Theresa May accused of mixing up learning disabilities with mental health issues

Prime Minister's slip-up 'very worrying', say charities

Niamh McIntyre
Monday 15 May 2017 17:06 BST
Woman confronts Theresa May over disability payment cuts

Theresa May has been accused of mixing up learning disabilities with mental health.

On the campaign trail in Oxfordshire, the prime minister was confronted by a woman with learning disabilities called Cathy, who passionately told her about the effect of losing her disability benefits

“I can’t live on £100 a month. The fat cats keep the money and us lot get nothing!” Cathy said.

Ms May answered that the Conservatives “had a lot of plans for people with mental health”.

Mental health and learning disability organisations have now criticised the PM for conflating the two.

Ismail Kaji, Mencap’s Parliamentary Affairs Support Officer, said: “I was really worried to hear Theresa May keep talking about mental health, when Cathy said she has a learning disability, which is not anything to do with mental health. That makes me think that Theresa May is unclear on the difference, and that is very worrying."

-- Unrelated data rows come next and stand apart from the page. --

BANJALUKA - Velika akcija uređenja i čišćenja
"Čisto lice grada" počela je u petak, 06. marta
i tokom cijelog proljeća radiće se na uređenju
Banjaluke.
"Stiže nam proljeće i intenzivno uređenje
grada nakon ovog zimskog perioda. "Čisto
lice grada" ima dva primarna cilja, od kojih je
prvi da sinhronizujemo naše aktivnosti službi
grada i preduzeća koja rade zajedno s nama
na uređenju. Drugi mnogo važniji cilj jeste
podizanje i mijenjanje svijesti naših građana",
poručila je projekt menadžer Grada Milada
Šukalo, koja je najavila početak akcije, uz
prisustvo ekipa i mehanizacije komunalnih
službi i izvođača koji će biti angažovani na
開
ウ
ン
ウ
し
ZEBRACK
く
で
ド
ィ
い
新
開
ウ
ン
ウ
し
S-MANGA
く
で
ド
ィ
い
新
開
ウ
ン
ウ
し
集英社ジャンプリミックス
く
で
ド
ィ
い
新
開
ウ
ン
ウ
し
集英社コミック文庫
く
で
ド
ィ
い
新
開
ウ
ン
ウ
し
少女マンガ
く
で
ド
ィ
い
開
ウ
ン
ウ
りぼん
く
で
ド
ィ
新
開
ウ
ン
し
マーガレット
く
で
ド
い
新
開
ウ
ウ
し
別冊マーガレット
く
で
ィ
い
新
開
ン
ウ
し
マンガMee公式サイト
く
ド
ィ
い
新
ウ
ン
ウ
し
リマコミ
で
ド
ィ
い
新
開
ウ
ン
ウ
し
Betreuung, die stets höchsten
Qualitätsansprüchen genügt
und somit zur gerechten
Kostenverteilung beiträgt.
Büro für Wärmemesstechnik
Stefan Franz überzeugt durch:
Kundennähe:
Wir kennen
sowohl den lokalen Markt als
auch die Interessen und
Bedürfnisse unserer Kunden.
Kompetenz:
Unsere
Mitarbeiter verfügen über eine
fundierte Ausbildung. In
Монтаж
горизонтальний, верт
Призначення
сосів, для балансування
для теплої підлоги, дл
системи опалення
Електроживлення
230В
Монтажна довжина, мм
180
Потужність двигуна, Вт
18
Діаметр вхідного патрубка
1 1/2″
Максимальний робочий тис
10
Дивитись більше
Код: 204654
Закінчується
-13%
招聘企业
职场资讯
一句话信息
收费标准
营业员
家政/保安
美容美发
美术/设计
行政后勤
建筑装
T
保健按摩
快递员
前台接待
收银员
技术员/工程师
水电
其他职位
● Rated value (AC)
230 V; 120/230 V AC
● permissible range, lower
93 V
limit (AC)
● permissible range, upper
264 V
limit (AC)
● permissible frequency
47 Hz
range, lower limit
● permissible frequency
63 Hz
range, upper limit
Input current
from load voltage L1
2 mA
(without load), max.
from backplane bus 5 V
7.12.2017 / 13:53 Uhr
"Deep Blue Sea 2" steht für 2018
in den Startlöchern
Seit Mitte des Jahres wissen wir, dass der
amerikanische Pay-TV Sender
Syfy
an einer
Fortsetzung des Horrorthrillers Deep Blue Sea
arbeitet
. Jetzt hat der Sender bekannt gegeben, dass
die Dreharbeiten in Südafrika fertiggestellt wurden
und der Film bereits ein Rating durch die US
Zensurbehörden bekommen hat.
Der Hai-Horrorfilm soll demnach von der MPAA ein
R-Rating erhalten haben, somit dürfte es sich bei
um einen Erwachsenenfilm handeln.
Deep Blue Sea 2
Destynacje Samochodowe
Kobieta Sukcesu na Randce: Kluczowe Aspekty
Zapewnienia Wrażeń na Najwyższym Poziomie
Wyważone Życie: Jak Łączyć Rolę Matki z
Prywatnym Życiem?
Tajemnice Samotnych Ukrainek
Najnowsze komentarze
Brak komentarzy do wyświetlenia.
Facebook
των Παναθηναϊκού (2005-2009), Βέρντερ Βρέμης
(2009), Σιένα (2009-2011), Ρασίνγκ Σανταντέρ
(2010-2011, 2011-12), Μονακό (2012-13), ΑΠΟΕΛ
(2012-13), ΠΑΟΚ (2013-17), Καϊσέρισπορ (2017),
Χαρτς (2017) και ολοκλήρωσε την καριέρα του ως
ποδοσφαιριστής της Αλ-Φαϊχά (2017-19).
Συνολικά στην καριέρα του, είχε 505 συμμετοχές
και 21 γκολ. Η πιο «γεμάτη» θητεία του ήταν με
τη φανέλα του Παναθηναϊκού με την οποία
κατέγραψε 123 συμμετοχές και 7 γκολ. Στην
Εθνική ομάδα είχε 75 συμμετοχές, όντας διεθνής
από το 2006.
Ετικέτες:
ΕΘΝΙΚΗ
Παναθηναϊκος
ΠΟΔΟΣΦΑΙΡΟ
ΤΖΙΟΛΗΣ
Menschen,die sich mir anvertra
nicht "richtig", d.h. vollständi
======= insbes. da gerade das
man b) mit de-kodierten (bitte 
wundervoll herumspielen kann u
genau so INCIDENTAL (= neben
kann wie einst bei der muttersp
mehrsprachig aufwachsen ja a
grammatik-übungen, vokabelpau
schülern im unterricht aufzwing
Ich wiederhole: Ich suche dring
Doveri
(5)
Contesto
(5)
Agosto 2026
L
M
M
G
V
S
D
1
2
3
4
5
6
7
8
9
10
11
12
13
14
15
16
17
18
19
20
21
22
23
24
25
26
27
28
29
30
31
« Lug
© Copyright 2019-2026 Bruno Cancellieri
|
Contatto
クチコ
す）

Mr Kaji who has a learning disability himself, pointed out that mental health problems can affect anyone at any time, and may be overcome with treatment. A learning disability is a lifelong condition.

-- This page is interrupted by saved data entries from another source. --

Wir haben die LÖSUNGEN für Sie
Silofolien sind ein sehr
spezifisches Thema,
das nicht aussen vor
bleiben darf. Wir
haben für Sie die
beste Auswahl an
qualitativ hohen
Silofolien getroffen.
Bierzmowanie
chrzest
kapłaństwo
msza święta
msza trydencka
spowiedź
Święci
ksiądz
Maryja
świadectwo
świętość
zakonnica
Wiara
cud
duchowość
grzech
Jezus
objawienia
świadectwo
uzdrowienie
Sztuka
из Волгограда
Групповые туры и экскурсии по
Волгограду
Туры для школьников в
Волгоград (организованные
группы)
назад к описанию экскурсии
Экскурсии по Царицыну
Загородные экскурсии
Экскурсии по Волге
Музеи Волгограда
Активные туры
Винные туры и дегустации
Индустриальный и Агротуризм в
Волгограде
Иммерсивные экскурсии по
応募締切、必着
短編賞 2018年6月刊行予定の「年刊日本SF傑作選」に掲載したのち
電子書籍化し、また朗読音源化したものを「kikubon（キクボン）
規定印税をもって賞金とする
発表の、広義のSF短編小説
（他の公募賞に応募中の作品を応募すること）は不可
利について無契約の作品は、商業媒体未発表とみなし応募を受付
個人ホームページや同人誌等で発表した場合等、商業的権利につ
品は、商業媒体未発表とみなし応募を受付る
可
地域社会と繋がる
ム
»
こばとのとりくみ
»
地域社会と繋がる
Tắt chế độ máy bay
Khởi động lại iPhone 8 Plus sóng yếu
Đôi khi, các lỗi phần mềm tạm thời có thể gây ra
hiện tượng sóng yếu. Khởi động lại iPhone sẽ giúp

He said: "Like Cathy, many people with a learning disability are scared of changes to their disability benefits and are understandably angry.

“Disability benefit cuts are a really big issue for everyone with a disability. I hope that whichever party wins this election, listens to people like Cathy and makes sure that people with a learning disability are able to have the support they need.”

Christine Burke, lead for people with learning disabilities at the Mental Health Foundation said :“People with learning disabilities are at increased risk of developing mental health problems, but the two are very different and distinct.”

Mental health problems cover a range of emotional, psychological and psychiatric conditions, and two in three people will face a mental health problem at some point in their lifetime.

Having a learning disability means that people find it harder to learn certain life skills, such as learning new things, communication, managing money, reading, writing, or personal care.”

Learning Disability England said conflating learning disability and mental health was a common problem, which has had tangible impacts on welfare policy, affecting people like Cathy.

Alicia Wood, the organisations's co-founder, said: “We have experienced senior ministers responsible for welfare reform making the same mistake. The belief that a learning disability is a health problem that can be cured or improved is not the way forward when planning policy and investing in social care and welfare.

"It has meant that people with learning disabilities have not had the investment in the support and income they need to live equal lives."